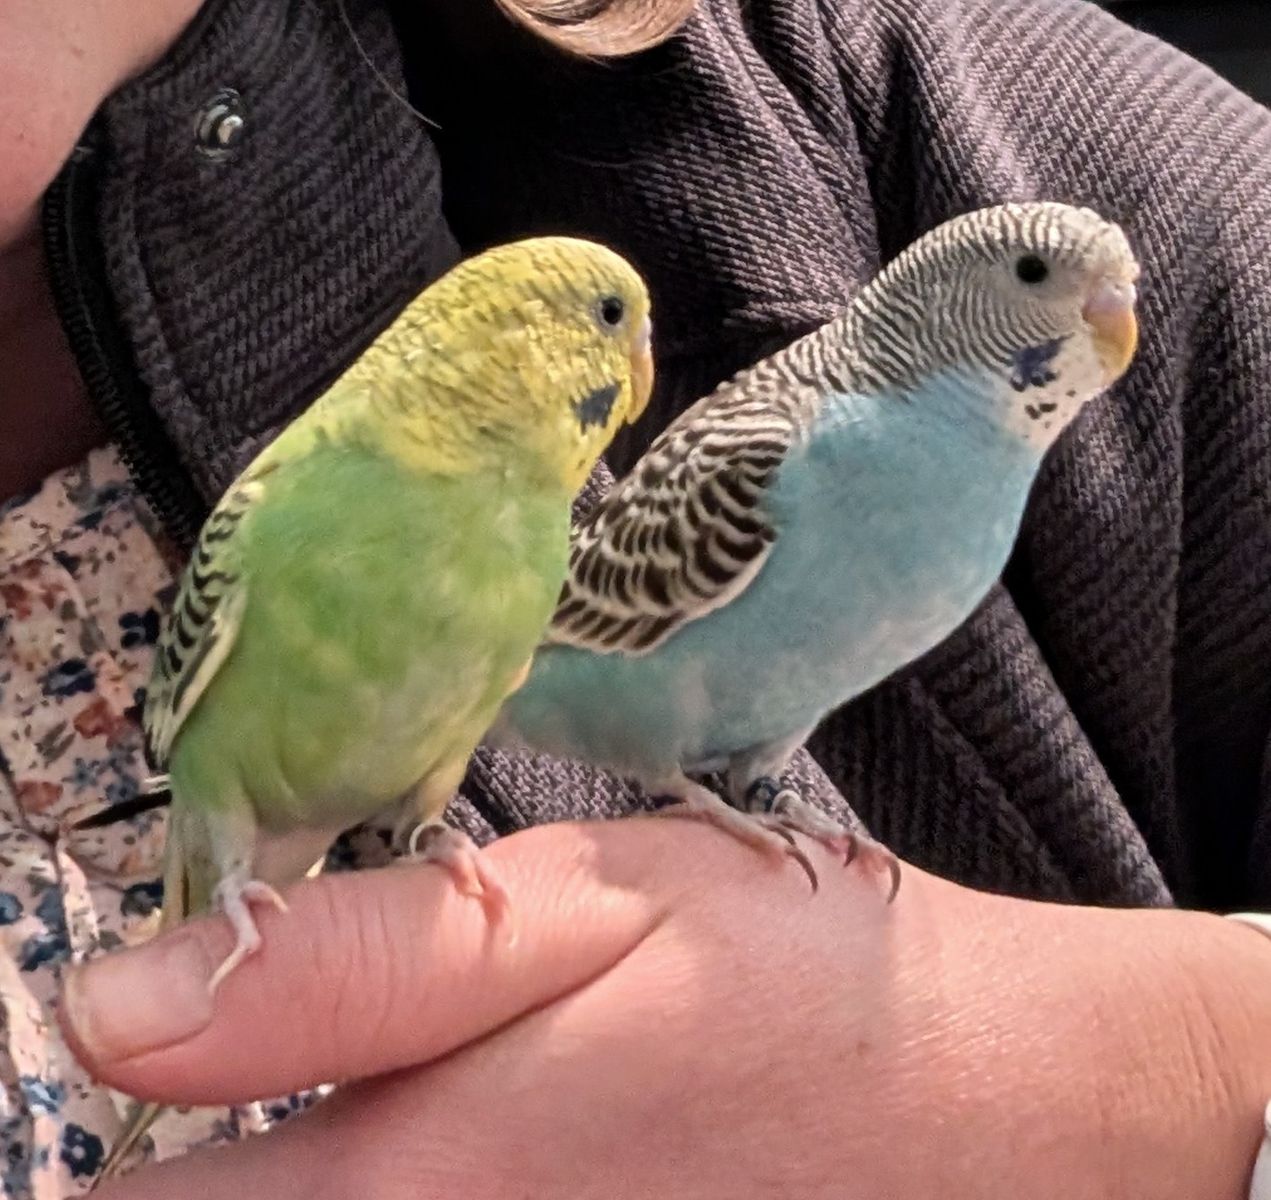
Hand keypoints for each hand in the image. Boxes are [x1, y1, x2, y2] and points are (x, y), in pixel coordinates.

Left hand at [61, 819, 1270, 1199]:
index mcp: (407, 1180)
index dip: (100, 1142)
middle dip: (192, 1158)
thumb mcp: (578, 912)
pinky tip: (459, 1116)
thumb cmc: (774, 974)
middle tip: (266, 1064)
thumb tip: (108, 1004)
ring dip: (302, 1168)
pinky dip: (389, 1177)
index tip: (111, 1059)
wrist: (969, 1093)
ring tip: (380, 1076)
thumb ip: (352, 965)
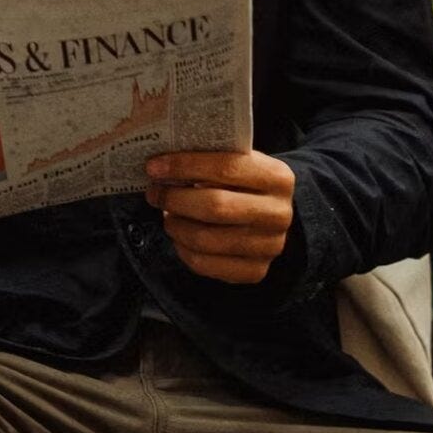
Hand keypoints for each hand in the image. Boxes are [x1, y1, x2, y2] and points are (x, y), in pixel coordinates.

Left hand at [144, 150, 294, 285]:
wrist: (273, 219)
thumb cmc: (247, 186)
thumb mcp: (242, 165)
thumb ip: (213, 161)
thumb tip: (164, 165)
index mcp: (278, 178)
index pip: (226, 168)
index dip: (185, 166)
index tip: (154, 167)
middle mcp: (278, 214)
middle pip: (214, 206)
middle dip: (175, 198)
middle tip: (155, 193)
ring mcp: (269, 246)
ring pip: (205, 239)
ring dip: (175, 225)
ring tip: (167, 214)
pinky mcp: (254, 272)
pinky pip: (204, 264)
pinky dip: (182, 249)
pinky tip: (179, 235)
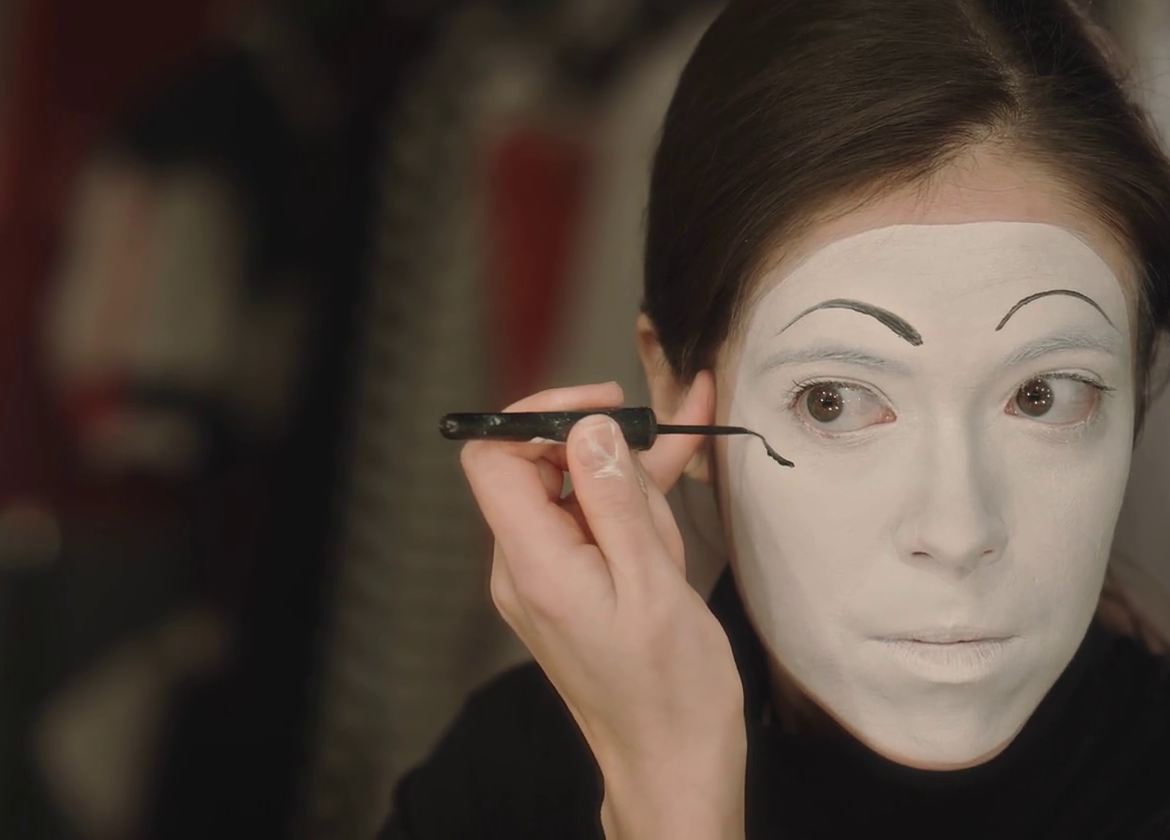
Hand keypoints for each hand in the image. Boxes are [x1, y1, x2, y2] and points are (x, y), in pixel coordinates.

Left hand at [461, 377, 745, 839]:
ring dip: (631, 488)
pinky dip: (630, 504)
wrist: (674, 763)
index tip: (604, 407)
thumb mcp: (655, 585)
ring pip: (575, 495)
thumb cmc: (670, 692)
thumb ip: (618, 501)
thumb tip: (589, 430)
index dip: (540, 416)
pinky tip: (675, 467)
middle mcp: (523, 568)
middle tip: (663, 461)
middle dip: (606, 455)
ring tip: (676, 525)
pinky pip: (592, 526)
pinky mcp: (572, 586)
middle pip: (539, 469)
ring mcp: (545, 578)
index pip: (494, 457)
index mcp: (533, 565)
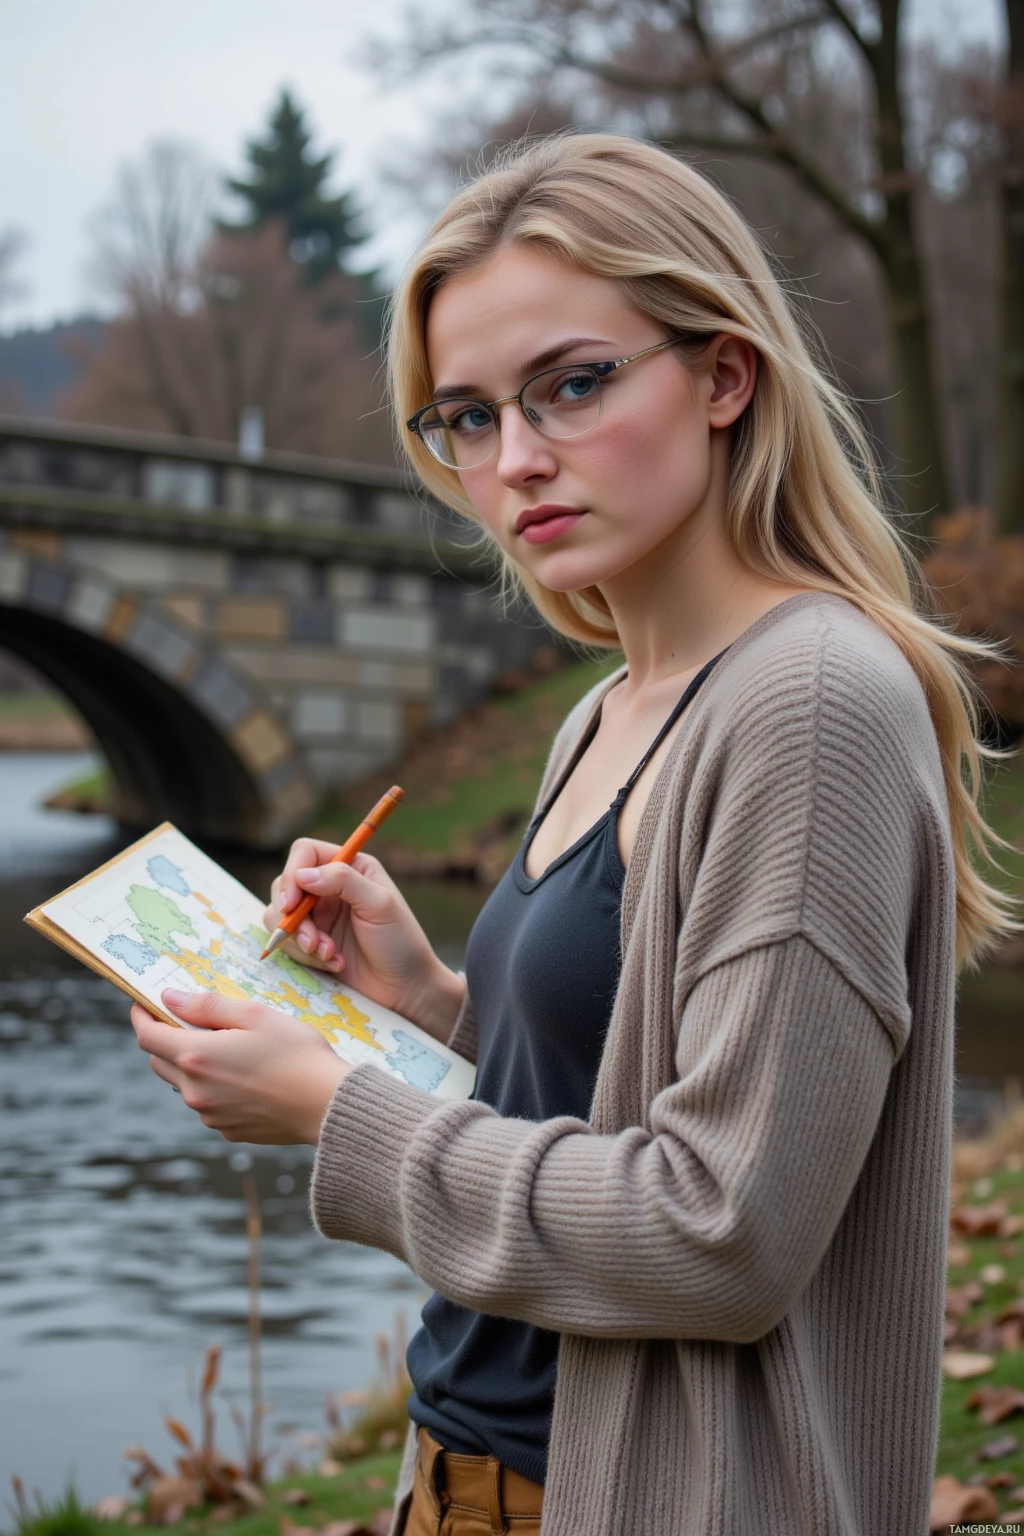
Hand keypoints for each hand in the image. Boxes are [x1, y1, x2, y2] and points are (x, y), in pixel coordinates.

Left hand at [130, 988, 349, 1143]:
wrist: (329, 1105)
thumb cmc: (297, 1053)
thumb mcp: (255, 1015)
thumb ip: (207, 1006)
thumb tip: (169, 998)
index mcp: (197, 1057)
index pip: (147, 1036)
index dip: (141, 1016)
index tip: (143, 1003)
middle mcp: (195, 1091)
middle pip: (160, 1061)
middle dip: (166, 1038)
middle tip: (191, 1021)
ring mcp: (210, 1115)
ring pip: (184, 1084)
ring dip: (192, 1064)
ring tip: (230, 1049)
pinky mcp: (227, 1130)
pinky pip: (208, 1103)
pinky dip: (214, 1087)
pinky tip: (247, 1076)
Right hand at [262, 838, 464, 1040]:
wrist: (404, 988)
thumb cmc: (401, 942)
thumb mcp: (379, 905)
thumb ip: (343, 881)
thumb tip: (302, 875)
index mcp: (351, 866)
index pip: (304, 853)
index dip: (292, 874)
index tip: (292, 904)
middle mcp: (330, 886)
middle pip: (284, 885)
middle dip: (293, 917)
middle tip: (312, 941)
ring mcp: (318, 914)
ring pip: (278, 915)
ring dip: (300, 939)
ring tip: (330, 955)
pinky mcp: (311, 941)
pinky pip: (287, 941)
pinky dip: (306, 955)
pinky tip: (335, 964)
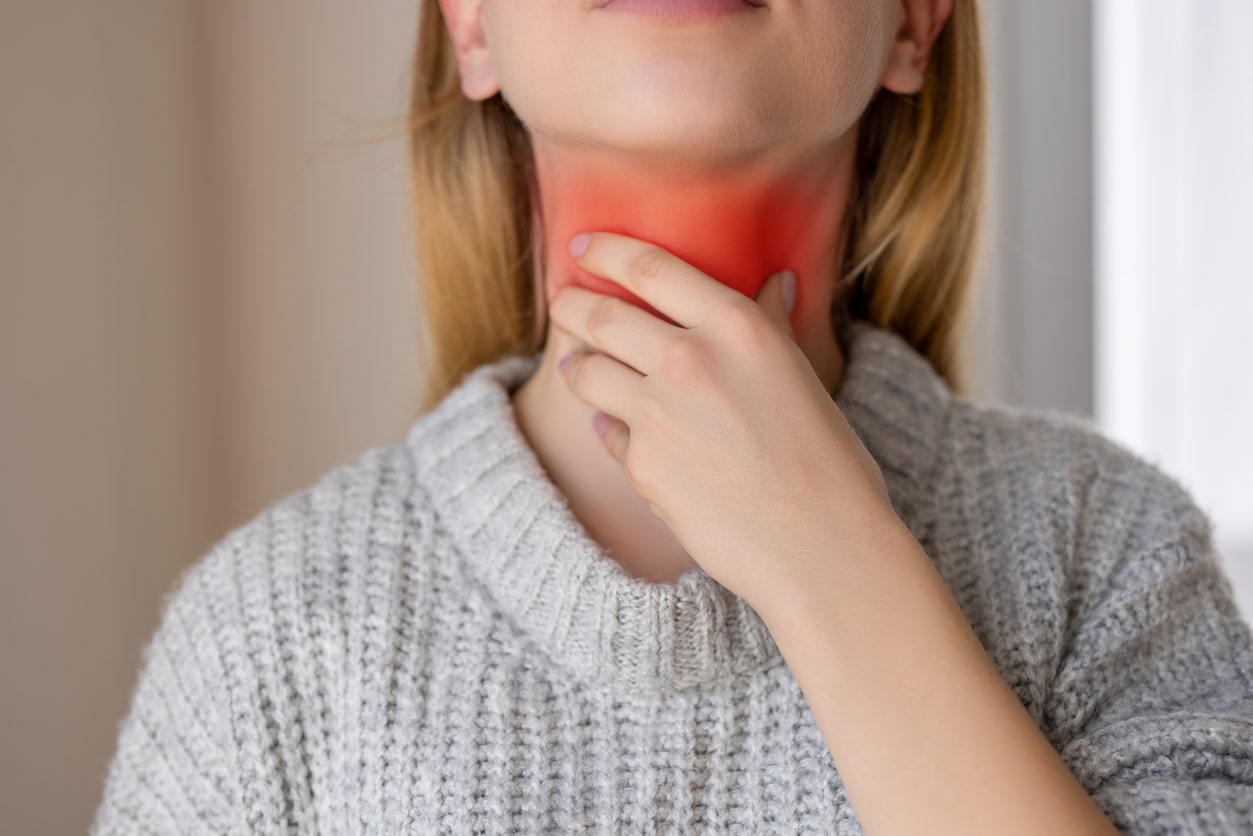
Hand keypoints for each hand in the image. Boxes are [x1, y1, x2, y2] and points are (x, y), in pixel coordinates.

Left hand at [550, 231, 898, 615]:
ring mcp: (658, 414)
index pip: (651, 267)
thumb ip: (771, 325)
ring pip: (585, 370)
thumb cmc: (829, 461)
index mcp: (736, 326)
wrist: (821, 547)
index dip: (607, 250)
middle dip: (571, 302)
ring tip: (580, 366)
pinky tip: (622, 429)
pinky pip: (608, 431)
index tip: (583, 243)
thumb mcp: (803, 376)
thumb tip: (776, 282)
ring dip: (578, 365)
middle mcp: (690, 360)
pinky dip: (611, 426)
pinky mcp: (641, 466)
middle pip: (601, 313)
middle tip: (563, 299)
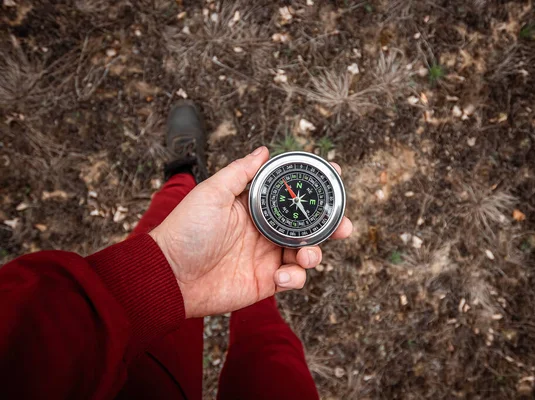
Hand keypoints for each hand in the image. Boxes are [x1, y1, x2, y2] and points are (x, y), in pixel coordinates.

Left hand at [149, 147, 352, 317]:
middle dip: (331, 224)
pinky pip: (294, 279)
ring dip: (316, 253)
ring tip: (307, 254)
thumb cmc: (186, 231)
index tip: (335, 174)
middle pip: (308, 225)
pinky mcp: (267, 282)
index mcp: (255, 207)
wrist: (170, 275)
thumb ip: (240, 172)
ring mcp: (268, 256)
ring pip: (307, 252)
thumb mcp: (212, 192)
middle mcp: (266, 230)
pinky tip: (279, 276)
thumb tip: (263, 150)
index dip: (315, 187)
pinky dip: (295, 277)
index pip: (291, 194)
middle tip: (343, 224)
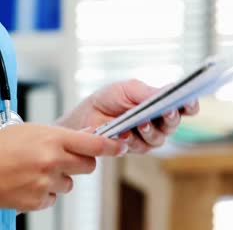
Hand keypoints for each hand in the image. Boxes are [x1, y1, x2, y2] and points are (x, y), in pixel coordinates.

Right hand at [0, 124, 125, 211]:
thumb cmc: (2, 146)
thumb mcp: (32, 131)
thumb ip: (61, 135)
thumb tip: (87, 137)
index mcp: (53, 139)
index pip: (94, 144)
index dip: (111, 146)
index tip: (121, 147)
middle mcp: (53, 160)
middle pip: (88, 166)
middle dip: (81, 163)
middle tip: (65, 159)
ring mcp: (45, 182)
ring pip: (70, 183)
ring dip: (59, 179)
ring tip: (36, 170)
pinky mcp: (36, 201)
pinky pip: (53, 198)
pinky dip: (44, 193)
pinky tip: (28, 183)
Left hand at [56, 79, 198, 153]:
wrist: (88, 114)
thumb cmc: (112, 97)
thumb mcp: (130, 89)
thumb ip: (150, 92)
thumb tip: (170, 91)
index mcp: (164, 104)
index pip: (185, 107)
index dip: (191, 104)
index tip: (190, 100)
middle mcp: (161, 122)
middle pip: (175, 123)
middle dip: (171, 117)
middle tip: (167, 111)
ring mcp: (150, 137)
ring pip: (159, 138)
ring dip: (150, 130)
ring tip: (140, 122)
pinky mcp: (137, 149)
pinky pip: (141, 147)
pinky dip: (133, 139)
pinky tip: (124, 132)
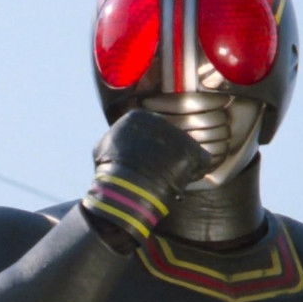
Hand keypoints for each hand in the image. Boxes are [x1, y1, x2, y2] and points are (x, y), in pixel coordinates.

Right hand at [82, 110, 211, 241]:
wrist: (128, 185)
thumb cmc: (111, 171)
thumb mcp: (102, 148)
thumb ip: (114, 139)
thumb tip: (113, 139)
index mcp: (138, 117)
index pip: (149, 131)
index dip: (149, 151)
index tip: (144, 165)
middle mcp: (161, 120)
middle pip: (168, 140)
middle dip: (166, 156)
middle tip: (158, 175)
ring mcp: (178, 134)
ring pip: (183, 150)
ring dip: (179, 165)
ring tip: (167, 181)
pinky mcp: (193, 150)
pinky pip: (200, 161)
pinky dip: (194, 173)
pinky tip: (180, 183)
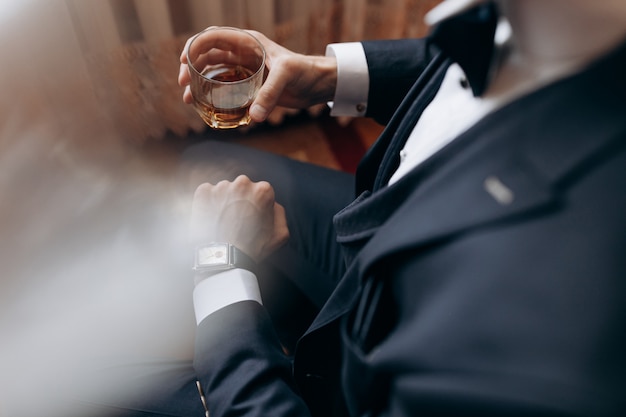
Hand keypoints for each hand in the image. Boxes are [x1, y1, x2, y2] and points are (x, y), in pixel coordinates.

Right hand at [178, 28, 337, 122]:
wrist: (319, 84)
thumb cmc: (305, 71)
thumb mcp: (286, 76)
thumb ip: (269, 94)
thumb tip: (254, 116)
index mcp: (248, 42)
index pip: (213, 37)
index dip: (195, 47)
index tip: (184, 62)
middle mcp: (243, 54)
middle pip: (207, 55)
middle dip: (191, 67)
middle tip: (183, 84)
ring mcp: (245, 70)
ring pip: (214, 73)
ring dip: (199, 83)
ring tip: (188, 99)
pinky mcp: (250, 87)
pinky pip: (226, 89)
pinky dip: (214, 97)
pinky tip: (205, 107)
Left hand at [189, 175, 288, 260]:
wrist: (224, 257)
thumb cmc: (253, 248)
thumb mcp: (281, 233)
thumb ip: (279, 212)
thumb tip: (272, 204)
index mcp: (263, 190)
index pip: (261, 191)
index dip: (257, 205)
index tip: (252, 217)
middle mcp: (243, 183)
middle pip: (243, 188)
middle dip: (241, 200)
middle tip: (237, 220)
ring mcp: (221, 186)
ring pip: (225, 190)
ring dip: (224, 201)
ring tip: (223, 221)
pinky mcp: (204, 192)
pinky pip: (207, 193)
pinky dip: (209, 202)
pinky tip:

◆ Exercise goal ◆
Using the material above, gather every line that includes "Left".

◆ Solution to this problem ◆
Left hand at [61, 819, 1270, 1199]:
Left hand at [144, 150, 294, 285]:
Left hand at [461, 377, 745, 839]:
Left hand at [130, 988, 349, 1143]:
Left hand at [550, 231, 898, 615]:
Left hand at [149, 147, 352, 317]:
Left hand at [56, 79, 198, 153]:
Left hand at [189, 175, 288, 260]:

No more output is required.